Born in the UC Berkley AMPLab, Spark is a fast data processing engine that is equal to the likes of MapReduce. Working well in the already existing Hadoop ecosystem, Apache Spark offers many more advantages than its predecessors. The dual functions performed by Spark means it is capable of performing batch processing, as well as newer processes such streaming, interactive queries and iterative algorithms.
A recent survey conducted by Typesafe, the commercial backer of Scala, an up-coming development language included responses from more than 2000 developers. Their responses about Apache Spark and its usability bring three primary things into focus.
From the surveyed developers, 71% have some sort of research or evaluation experience with Spark. 35% of developers are already using or will begin using Spark for future projects. The increasing popularity of Spark for data processing is set to make waves in the world of big data.
Compared to MapReduce, Apache-Spark offers a lot many advanced features. Over 78% of respondents have seen an improved processing performance in Spark. The ability to process event streams is also a big addition in the pros column for Spark.
One of the biggest advantages that comes with Spark is that even though Scala is the primary language used to create it, Spark supports all the other development languages. As heard from Typesafe’s architect for Big Data Products and Services, Dean Wampler, “Spark is written in Scala and it is pulling people towards Scala. Typically they’re coming from a Big Data ecosystem already, and they are used to working with Java, if they are developers, or languages like Python and R, if they are data scientists.
Fortunately for everyone, Spark supports several languages – Scala, Java, Python, and R is coming. So people don’t necessarily have to switch to Scala.”
No Major Roadblocks
The primary roadblock that developers mention is their own lack of experience in working with this particular system. The lack of support, detailed documentation about Apache-Spark as well as troubleshooting is a hurdle that needs to be overcome. When organizations do not require such a large-scale program, they will not be attracted towards it. Spark is relatively new and does not have enough commercial support in the form of big companies backing it.

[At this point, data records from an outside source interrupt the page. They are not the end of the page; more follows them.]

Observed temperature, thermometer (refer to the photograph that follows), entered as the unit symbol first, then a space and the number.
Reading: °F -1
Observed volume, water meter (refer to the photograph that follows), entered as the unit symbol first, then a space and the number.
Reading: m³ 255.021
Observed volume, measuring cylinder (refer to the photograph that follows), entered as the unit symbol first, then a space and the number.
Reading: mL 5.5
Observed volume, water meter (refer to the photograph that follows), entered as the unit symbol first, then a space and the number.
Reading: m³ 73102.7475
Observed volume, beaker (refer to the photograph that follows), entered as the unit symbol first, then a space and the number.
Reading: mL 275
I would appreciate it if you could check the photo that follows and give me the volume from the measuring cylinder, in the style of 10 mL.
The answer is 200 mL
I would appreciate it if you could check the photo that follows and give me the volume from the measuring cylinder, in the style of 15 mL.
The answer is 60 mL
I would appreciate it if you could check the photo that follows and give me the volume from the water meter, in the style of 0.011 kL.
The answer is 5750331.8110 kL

On its Way to Replacing MapReduce
Dean Wampler addresses this issue best, “Spark still needs to mature in many ways, especially the newer modules, such as Spark-SQL and Spark-Streaming. Older tools, like Hadoop & MapReduce, have had a longer runway and hence more time to be hardened and expertise to be documented. All these issues are being addressed and they should be resolved relatively soon.”

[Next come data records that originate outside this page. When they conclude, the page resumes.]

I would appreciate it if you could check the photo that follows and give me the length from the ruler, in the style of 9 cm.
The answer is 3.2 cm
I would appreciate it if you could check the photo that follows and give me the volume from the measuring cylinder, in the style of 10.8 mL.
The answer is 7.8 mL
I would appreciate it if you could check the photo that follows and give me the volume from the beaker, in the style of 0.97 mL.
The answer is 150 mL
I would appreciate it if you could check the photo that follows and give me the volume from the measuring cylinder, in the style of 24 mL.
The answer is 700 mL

Spark is well on its way to replacing MapReduce in the Hadoop ecosystem. Spark has not been around long enough to be able to troubleshoot all problems. More documentation for problems can only be provided once Apache-Spark has been used in multiple environments. However, this remains a slight hurdle because of the absence of a big company backing it. However with the superior functionality it provides, Spark is on the brink of becoming the most extensively used data processing system.